Infinitopes Raises £12.8M Seed Round to Advance AI-Designed Cancer Vaccines Into the Clinic

April 30, 2024

Infinitopes Raises £12.8M Seed Round to Advance AI-Designed Cancer Vaccines Into the Clinic

Infinitopes Precision Immunomics, a clinical-stage cancer biotech spun out of the University of Oxford with support from Cancer Research UK, has completed an oversubscribed £12.8 million seed financing round. The round was led by Octopus Ventures and drew co-investment from Cancer Research Horizons, Cancer Research Institute, CRIS Cancer Foundation, Kindred Capital, Manta Ray, Martlet Capital, Meltwind Advisory, Saras Capital, and Wilbe Capital, alongside expert angel investors. A non-dilutive contribution from Innovate UK's Future Economy Investor Partnership scheme is also included in the total. The round reflects exceptional investor conviction in both the science and the founding team.

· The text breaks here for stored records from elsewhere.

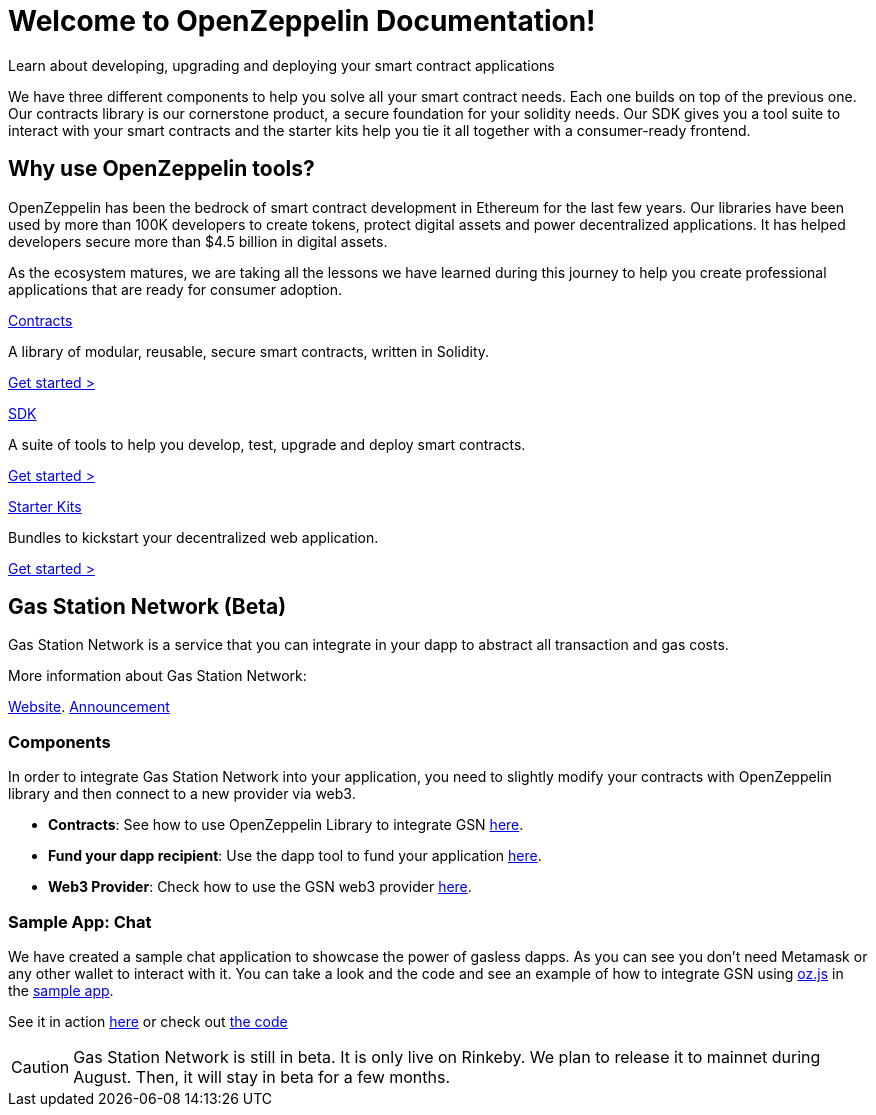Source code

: = Welcome to OpenZeppelin Documentation!

Learn about developing, upgrading and deploying your smart contract applications

We have three different components to help you solve all your smart contract needs. Each one builds on top of the previous one. Our contracts library is our cornerstone product, a secure foundation for your solidity needs. Our SDK gives you a tool suite to interact with your smart contracts and the starter kits help you tie it all together with a consumer-ready frontend.


== Why use OpenZeppelin tools?

OpenZeppelin has been the bedrock of smart contract development in Ethereum for the last few years. Our libraries have been used by more than 100K developers to create tokens, protect digital assets and power decentralized applications. It has helped developers secure more than $4.5 billion in digital assets.

As the ecosystem matures, we are taking all the lessons we have learned during this journey to help you create professional applications that are ready for consumer adoption.

[.card.card-contracts]
.xref:contracts::index.adoc[Contracts]
--
A library of modular, reusable, secure smart contracts, written in Solidity.

[.card-cta]#xref:contracts::index.adoc[Get started >]#
--

[.card.card-sdk]
.xref:sdk::index.adoc[SDK]
--
A suite of tools to help you develop, test, upgrade and deploy smart contracts.

[.card-cta]#xref:sdk::index.adoc[Get started >]#
--

[.card.card-starter-kits]
.xref:starter-kits::index.adoc[Starter Kits]
--
Bundles to kickstart your decentralized web application.

[.card-cta]#xref:starter-kits::index.adoc[Get started >]#
--

== Gas Station Network (Beta)

Gas Station Network is a service that you can integrate in your dapp to abstract all transaction and gas costs.

More information about Gas Station Network:

https://gsn.openzeppelin.com/[Website].
https://medium.com/@rrecuero/eth-onboarding-solution-90607fb81380[Announcement]

=== Components
In order to integrate Gas Station Network into your application, you need to slightly modify your contracts with OpenZeppelin library and then connect to a new provider via web3.

* *Contracts*: See how to use OpenZeppelin Library to integrate GSN https://docs.openzeppelin.com/contracts/2.x/gsn[here].
* *Fund your dapp recipient*: Use the dapp tool to fund your application https://gifted-mayer-c163b8.netlify.com/recipients[here].
* *Web3 Provider*: Check how to use the GSN web3 provider https://github.com/OpenZeppelin/openzeppelin-gsn-provider[here].

=== Sample App: Chat
We have created a sample chat application to showcase the power of gasless dapps. As you can see you don't need Metamask or any other wallet to interact with it.
You can take a look and the code and see an example of how to integrate GSN using https://github.com/OpenZeppelin/openzeppelin-network.js[oz.js] in the https://github.com/OpenZeppelin/gsn-sample-chat_app/blob/master/client/src/App.js[sample app].

See it in action https://gsn-chat-app.openzeppelin.com/[here] or check out https://github.com/OpenZeppelin/gsn-sample-chat_app[the code]

CAUTION: Gas Station Network is still in beta. It is only live on Rinkeby. We plan to release it to mainnet during August. Then, it will stay in beta for a few months.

Cancer vaccines have long promised to transform oncology by training the immune system to recognise and destroy tumour cells — but translating that promise into clinical reality has repeatedly stumbled on the same set of problems: identifying the right tumour antigens to target, delivering those antigens in a way that provokes a durable immune response, and doing so without requiring a bespoke, personalised process for each patient. Infinitopes was founded to solve all three simultaneously. The company is built on research developed in the laboratories of Professor Paul Klenerman and Associate Professor Nicola Ternette at Oxford, and is led by CEO Jonathan Kwok.

The company's Precision Immunomics platform uses next-generation LC-MS/MS mass spectrometry combined with proprietary AI and machine learning to identify and rank tumour antigens — the molecular signatures present on cancer cells that immune cells can be trained to recognise — without prior bias or assumptions about which targets matter. This unbiased antigen discovery is paired with Infinitopes' proprietary vector delivery systems, which are engineered to stimulate durable T-cell responses sufficient to prevent the recurrence of metastases. Together, the two platforms are designed to produce accessible, non-personalised cancer vaccines that can be manufactured at scale and applied across multiple tumour types.

Infinitopes' lead asset, ITOP1, was scheduled to enter a Phase I/IIa clinical study in first-line cancer patients in the third quarter of 2024, an unusually rapid progression from incorporation in 2021 to clinical stage. This trajectory was accelerated by an Innovative Licensing and Access Pathway innovation passport awarded by the MHRA in August 2022, and by two maximum-size non-dilutive awards from Innovate UK — a Cancer Therapeutics Award in 2022 and the Future Economy Investor Partnership in 2023. The new capital will fund installation of best-in-class mass spectrometer equipment to enhance antigen discovery capabilities and expand the platform to cover five additional cancer indications.

Octopus Ventures led the round based on the team's progress in designing, developing, and clinically assessing novel cancer vaccines. Kindred Capital's John W Cassidy described the company as combining scientific acumen with technological foresight to architect a new frontier in cancer care. By the time of the funding announcement, the Infinitopes team had grown from three academic co-founders to 28 full-time equivalents, reflecting the breadth of in-house expertise across antigen discovery, immunology, vaccinology, biomanufacturing, and regulatory science that the company has assembled to execute on its clinical ambitions.